A spinal cord injury, or SCI, normally results from a sudden blow, such as the impact from a rear-end collision. In fact, motor vehicle crashes account for nearly half of all spinal cord injuries annually in the United States. There are two kinds of SCI: complete and incomplete. If you suffer a complete injury, you will lose all feeling below the injury site. If you have an incomplete SCI, you will retain function to some degree in that area. The results could be the difference between quadriplegia-paralysis of your arms and legs or paraplegia-paralysis of your legs alone.
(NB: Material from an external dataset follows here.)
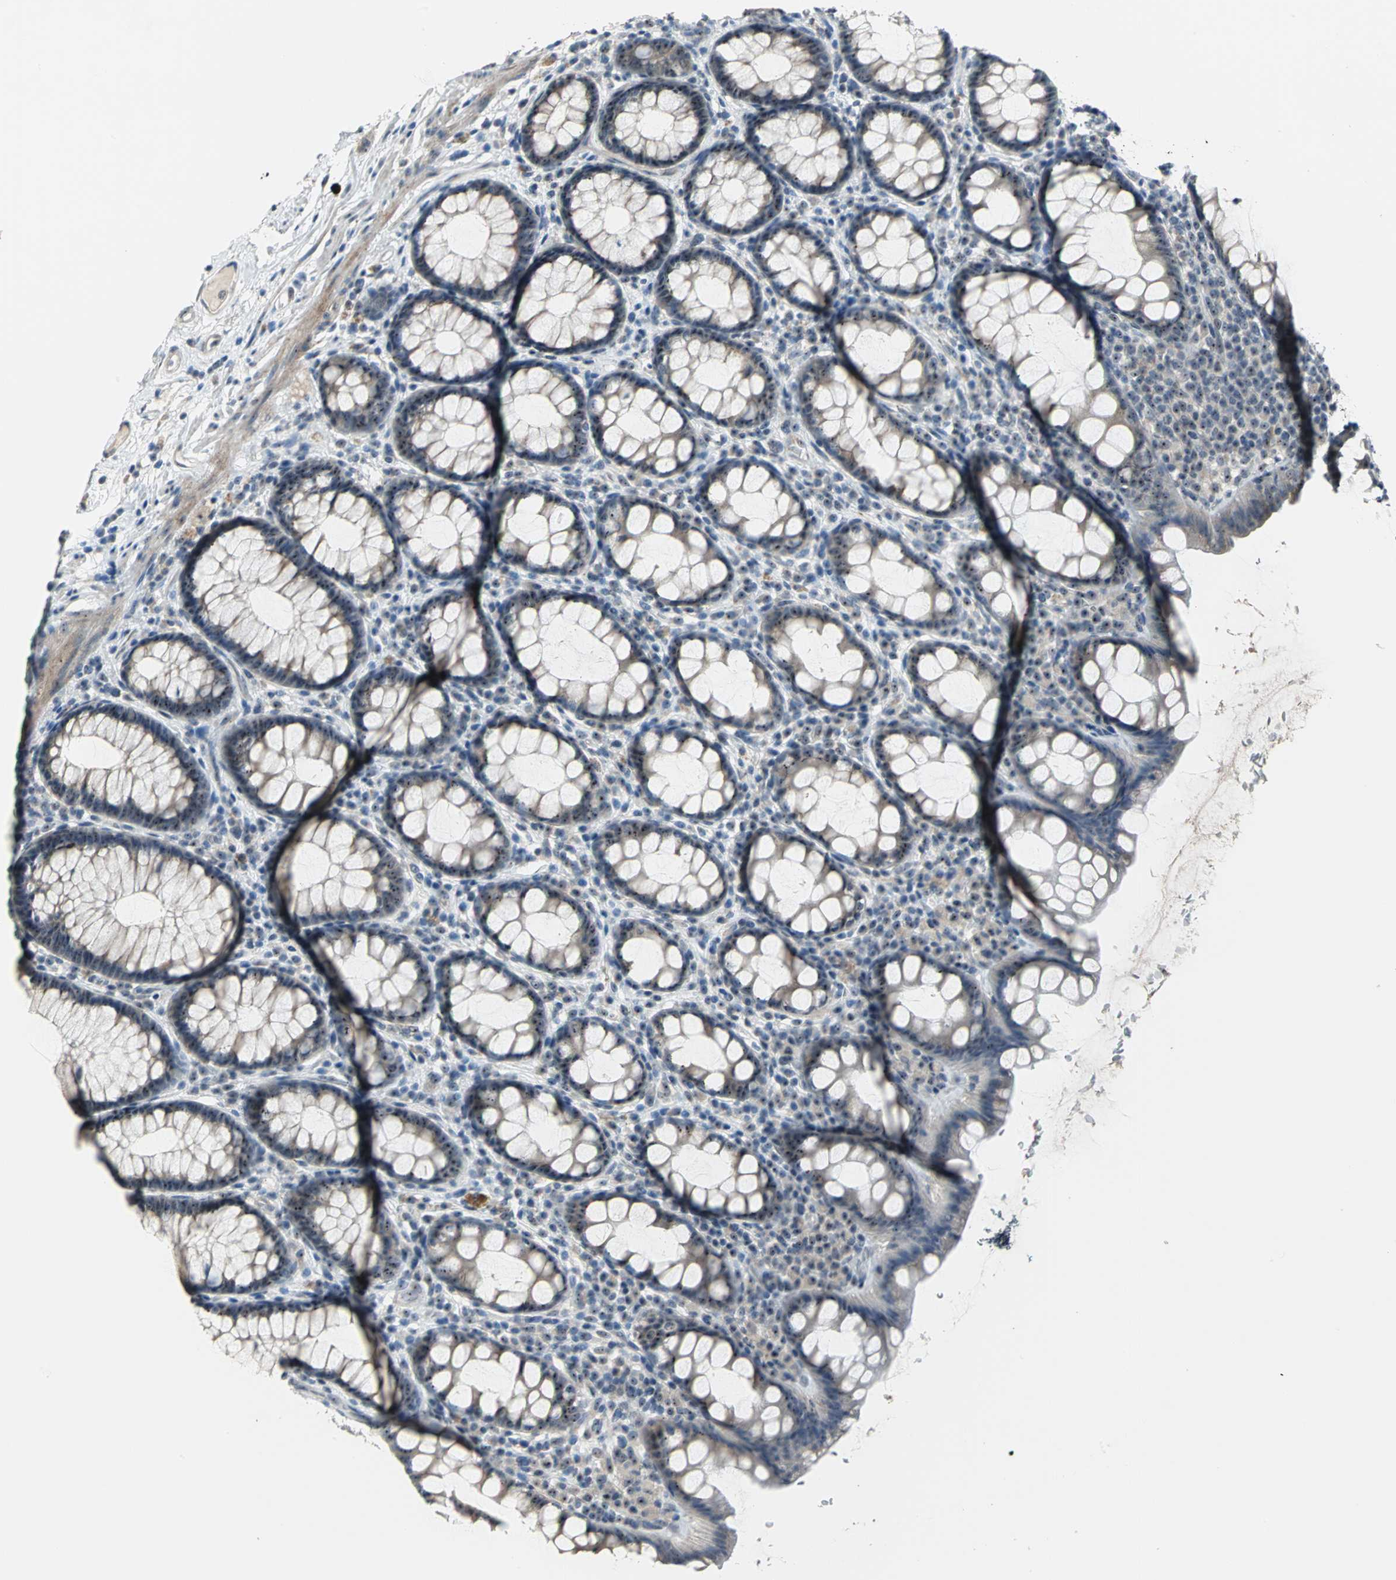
{"staining": {"intensity": "strong", "quantity": ">75%", "location": "nuclear"}, "tissue": "rectum", "cell_type": "Glandular cells", "image_type": "normal", "snomed": [{"axis": "morphology", "description": "Normal tissue, NOS"}, {"axis": "topography", "description": "Rectum"}], "caption": "Immunohistochemistry (DAB) staining of unremarkable human rectum displays strong nuclear protein expression in approximately >75% of glandular cells. Nuclei are stained in blue.", "gene": "MYBBP1A", "patient": {"sex": "male", "age": 92}}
Other symptoms of SCI can include muscle spasms, difficulty breathing, digestive problems and loss of bladder or bowel control.

The outlook for SCI

While doctors have no ability to reverse a spinal cord injury, there are various treatment methods that can help improve the function of undamaged nerves so that the patient can return to as normal a life as possible. If the rear-end collision places you in this group, you will likely require a long hospitalization and an even longer rehabilitation period. SCI can change your life, and treatment is extremely expensive. However, if a negligent driver was responsible for your injury, you have a right to expect full and fair financial compensation to cover your current and future medical expenses, loss of income and more.